Match the string "label" against each line below, and copy every line that matches.
....................
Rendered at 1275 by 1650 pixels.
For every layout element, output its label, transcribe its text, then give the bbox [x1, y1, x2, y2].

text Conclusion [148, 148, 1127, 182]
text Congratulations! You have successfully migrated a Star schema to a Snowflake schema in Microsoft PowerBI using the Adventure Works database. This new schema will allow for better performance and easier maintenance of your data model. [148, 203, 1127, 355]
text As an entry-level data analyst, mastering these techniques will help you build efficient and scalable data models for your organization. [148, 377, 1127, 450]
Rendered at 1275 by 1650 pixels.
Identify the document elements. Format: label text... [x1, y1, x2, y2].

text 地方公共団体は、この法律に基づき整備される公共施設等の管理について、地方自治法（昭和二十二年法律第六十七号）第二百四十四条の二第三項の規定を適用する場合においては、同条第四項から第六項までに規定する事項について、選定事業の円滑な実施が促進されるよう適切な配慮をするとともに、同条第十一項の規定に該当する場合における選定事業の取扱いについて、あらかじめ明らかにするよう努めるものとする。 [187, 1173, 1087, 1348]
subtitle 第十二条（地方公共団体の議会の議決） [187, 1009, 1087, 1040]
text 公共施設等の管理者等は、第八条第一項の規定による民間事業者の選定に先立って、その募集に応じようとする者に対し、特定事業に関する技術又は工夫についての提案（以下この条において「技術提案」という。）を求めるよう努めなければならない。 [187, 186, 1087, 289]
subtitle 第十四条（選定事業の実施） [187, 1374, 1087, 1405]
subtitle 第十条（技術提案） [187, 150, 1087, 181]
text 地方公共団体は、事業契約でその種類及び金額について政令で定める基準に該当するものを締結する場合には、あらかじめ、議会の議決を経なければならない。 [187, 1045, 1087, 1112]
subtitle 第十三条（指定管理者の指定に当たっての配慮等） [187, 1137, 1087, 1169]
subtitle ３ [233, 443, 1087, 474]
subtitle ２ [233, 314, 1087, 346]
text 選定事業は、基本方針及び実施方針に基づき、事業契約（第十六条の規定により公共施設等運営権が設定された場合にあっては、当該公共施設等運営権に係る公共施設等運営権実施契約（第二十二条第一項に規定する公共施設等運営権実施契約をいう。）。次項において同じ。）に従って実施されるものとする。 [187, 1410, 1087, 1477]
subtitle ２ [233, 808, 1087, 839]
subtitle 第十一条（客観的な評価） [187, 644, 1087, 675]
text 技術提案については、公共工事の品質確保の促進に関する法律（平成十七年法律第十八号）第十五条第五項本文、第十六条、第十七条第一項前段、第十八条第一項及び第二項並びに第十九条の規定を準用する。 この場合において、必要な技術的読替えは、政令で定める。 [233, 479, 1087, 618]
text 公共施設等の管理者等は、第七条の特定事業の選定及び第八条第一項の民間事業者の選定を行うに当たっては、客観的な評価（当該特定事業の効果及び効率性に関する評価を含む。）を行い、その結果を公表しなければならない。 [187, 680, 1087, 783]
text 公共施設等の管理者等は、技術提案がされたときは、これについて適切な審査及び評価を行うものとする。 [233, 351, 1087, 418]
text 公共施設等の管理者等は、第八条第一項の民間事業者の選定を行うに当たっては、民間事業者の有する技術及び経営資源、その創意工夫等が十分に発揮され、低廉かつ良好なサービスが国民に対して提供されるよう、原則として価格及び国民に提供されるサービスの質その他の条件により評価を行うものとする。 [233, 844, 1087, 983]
....................
--- Exercise solution ---
For every layout element, output its label, transcribe its text, then give the bbox [x1, y1, x2, y2].
Identify the document elements. Format: label text... [x1, y1, x2, y2].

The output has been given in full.